What you should do:
Exactly reproduce the data from its first line through the line with "need several tools, including", leaving out every line after it.

Records from a data source:

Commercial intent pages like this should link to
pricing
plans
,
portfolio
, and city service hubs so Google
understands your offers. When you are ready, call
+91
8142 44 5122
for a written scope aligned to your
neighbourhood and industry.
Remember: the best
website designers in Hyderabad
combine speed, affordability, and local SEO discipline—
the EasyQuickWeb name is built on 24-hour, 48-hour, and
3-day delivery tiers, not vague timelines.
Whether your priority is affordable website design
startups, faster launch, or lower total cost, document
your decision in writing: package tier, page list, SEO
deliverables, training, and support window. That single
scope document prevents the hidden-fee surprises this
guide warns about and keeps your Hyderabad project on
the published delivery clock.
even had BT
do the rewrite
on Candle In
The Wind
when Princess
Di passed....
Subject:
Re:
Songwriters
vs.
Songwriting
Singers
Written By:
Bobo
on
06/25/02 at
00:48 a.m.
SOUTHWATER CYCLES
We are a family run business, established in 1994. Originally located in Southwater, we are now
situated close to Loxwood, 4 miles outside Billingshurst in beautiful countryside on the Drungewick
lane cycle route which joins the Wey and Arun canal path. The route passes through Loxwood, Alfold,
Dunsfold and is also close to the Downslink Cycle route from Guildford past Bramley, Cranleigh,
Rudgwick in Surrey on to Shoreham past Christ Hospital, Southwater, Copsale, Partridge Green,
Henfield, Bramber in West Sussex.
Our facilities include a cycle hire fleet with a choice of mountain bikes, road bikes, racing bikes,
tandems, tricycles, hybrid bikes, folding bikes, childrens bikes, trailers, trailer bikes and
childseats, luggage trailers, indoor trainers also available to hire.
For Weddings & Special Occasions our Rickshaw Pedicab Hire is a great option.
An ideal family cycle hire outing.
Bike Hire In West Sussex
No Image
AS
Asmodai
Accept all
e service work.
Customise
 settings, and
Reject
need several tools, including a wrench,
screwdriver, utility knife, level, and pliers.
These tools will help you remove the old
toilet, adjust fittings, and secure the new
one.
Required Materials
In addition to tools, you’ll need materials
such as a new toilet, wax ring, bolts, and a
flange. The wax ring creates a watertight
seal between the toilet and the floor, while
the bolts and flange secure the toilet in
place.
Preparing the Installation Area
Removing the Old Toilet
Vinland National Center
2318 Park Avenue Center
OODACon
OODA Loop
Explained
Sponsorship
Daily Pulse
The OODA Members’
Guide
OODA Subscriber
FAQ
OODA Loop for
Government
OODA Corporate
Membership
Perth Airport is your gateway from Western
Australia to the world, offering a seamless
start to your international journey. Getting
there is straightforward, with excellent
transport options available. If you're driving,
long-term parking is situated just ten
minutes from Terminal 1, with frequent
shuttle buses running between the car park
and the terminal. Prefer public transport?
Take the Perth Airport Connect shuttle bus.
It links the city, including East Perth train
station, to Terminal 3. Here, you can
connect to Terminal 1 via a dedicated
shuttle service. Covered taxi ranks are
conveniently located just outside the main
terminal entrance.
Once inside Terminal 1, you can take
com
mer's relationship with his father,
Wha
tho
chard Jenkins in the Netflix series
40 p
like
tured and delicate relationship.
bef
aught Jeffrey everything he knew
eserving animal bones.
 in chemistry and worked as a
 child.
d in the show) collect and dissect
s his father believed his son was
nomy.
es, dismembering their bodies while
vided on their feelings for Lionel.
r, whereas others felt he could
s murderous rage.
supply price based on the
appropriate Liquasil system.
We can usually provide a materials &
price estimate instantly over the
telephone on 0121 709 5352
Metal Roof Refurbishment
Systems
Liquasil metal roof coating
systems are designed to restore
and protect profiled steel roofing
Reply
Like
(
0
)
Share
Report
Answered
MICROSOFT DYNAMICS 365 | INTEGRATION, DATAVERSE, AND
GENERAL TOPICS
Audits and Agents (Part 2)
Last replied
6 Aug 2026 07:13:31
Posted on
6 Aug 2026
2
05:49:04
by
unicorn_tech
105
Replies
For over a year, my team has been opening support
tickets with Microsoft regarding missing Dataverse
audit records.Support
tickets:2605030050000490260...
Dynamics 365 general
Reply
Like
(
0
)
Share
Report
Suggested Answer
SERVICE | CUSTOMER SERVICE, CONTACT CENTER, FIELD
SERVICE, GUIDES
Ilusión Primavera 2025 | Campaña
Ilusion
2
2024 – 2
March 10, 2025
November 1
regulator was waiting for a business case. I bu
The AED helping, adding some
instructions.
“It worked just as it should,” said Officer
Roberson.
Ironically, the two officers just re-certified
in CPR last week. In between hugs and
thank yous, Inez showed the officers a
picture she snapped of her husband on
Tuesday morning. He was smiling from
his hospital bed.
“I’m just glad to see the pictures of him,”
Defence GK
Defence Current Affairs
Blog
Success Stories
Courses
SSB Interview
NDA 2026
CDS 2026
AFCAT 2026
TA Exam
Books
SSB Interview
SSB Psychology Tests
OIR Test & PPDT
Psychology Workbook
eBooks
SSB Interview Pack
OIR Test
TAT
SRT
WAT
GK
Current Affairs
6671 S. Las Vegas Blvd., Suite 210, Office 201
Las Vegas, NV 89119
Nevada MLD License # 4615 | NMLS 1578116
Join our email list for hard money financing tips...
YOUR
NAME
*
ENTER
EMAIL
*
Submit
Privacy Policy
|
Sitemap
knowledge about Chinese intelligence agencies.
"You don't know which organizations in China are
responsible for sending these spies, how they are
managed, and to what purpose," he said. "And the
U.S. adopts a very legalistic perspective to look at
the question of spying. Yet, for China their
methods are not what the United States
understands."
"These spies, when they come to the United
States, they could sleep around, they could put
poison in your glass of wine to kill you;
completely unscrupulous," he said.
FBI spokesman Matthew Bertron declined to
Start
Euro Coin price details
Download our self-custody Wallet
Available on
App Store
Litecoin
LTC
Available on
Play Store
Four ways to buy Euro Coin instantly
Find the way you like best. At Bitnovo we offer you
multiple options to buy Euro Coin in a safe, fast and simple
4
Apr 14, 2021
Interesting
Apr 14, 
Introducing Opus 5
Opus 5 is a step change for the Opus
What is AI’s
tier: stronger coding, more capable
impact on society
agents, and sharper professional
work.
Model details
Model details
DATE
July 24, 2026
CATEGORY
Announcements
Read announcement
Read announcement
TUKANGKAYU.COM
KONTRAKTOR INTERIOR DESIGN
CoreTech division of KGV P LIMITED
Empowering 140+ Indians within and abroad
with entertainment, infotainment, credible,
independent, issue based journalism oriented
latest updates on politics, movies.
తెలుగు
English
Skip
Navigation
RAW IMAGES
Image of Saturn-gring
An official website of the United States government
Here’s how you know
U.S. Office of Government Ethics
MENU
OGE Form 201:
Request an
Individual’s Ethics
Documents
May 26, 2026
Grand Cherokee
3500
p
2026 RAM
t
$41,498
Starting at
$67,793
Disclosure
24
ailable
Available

The completed task:
Commercial intent pages like this should link to
pricing
plans
,
portfolio
, and city service hubs so Google
understands your offers. When you are ready, call
+91
8142 44 5122
for a written scope aligned to your
neighbourhood and industry.
Remember: the best
website designers in Hyderabad
combine speed, affordability, and local SEO discipline—
the EasyQuickWeb name is built on 24-hour, 48-hour, and
3-day delivery tiers, not vague timelines.
Whether your priority is affordable website design
startups, faster launch, or lower total cost, document
your decision in writing: package tier, page list, SEO
deliverables, training, and support window. That single
scope document prevents the hidden-fee surprises this
guide warns about and keeps your Hyderabad project on
the published delivery clock.
even had BT
do the rewrite
on Candle In
The Wind
when Princess
Di passed....
Subject:
Re:
Songwriters
vs.
Songwriting
Singers
Written By:
Bobo
on
06/25/02 at
00:48 a.m.
SOUTHWATER CYCLES
We are a family run business, established in 1994. Originally located in Southwater, we are now
situated close to Loxwood, 4 miles outside Billingshurst in beautiful countryside on the Drungewick
lane cycle route which joins the Wey and Arun canal path. The route passes through Loxwood, Alfold,
Dunsfold and is also close to the Downslink Cycle route from Guildford past Bramley, Cranleigh,
Rudgwick in Surrey on to Shoreham past Christ Hospital, Southwater, Copsale, Partridge Green,
Henfield, Bramber in West Sussex.
Our facilities include a cycle hire fleet with a choice of mountain bikes, road bikes, racing bikes,
tandems, tricycles, hybrid bikes, folding bikes, childrens bikes, trailers, trailer bikes and
childseats, luggage trailers, indoor trainers also available to hire.
For Weddings & Special Occasions our Rickshaw Pedicab Hire is a great option.
An ideal family cycle hire outing.
Bike Hire In West Sussex
No Image
AS
Asmodai
Accept all
e service work.
Customise
 settings, and
Reject
need several tools, including a wrench,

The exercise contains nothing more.